Investigators determined that a driver struck the bicyclist near the W&OD Trail, the Fairfax County Police Department told FFXnow.
“An adult male was transported to a local hospital in non-life threatening condition,” the FCPD said by email. “The driver remained on scene.”
Cedar Lane was momentarily closed at the trail crossing as police and an ambulance cleared the scene, but it reopened to vehicle traffic around 10:45 a.m.
However, a different cyclist sustained injuries in another crash in the Reston section of the W&OD Trail that afternoon.
According to the FCPD, officers responded to the intersection of Sunset Hills Road and Clay Lane at 6:07 p.m. after “a vehicle and bicycle collided.”
“The bicyclist, an adult female, was transported to a nearby hospital with non-life-threatening injuries,” the FCPD said.
As in the Dunn Loring case, the driver remained on scene.
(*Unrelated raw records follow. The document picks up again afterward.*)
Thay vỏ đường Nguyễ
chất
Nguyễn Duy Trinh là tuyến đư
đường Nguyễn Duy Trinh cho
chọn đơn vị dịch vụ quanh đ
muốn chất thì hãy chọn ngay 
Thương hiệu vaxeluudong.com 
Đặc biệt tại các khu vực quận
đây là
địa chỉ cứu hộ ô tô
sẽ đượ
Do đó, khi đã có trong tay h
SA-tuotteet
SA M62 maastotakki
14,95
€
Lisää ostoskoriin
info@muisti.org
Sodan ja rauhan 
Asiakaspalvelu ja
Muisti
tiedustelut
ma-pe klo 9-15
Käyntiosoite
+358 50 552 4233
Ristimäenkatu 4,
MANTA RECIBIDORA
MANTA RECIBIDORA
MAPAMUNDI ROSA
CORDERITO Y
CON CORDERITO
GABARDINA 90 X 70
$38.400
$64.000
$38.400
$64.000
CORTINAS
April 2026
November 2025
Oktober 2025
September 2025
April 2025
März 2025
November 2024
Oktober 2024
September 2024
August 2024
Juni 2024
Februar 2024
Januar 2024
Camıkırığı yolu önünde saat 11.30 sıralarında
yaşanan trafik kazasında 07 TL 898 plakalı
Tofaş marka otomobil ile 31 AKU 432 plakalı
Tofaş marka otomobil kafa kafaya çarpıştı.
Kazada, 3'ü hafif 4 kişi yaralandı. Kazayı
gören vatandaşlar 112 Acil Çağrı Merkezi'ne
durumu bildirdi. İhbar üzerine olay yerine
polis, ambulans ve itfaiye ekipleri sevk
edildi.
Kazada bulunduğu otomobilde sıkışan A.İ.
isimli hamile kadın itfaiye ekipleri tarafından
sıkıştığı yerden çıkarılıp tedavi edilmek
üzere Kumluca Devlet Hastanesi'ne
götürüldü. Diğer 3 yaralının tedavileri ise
According to preliminary state data, Fairfax County has seen 30 people injured in 27 different crashes involving bicyclists so far this year. Last year, a cyclist was killed in a crash on West Ox Road — the county’s first bicyclist death since 2021, when there were three fatalities.
In an analysis of TREDS data released in August, the advocacy group Northern Virginia Families for Safe Streets found that about a quarter of the 422 crashes involving pedestrians and cyclists that occurred in Fairfax between January 2024 and April 2025 resulted in a death or serious injury, though the crash rate has declined since 2022.
Richmond Highway alone accounted for four fatalities and nine crashes with serious injuries.
Suggesting that Northern Virginia should target a 15% reduction in serious injuries from 2025 to 2026, the organization called for infrastructure improvements and other changes to reduce speeds on high-crash roadways, safety awareness campaigns during the late summer and fall months as the days get darker sooner, and an expansion of speed cameras or other technology to enforce traffic laws.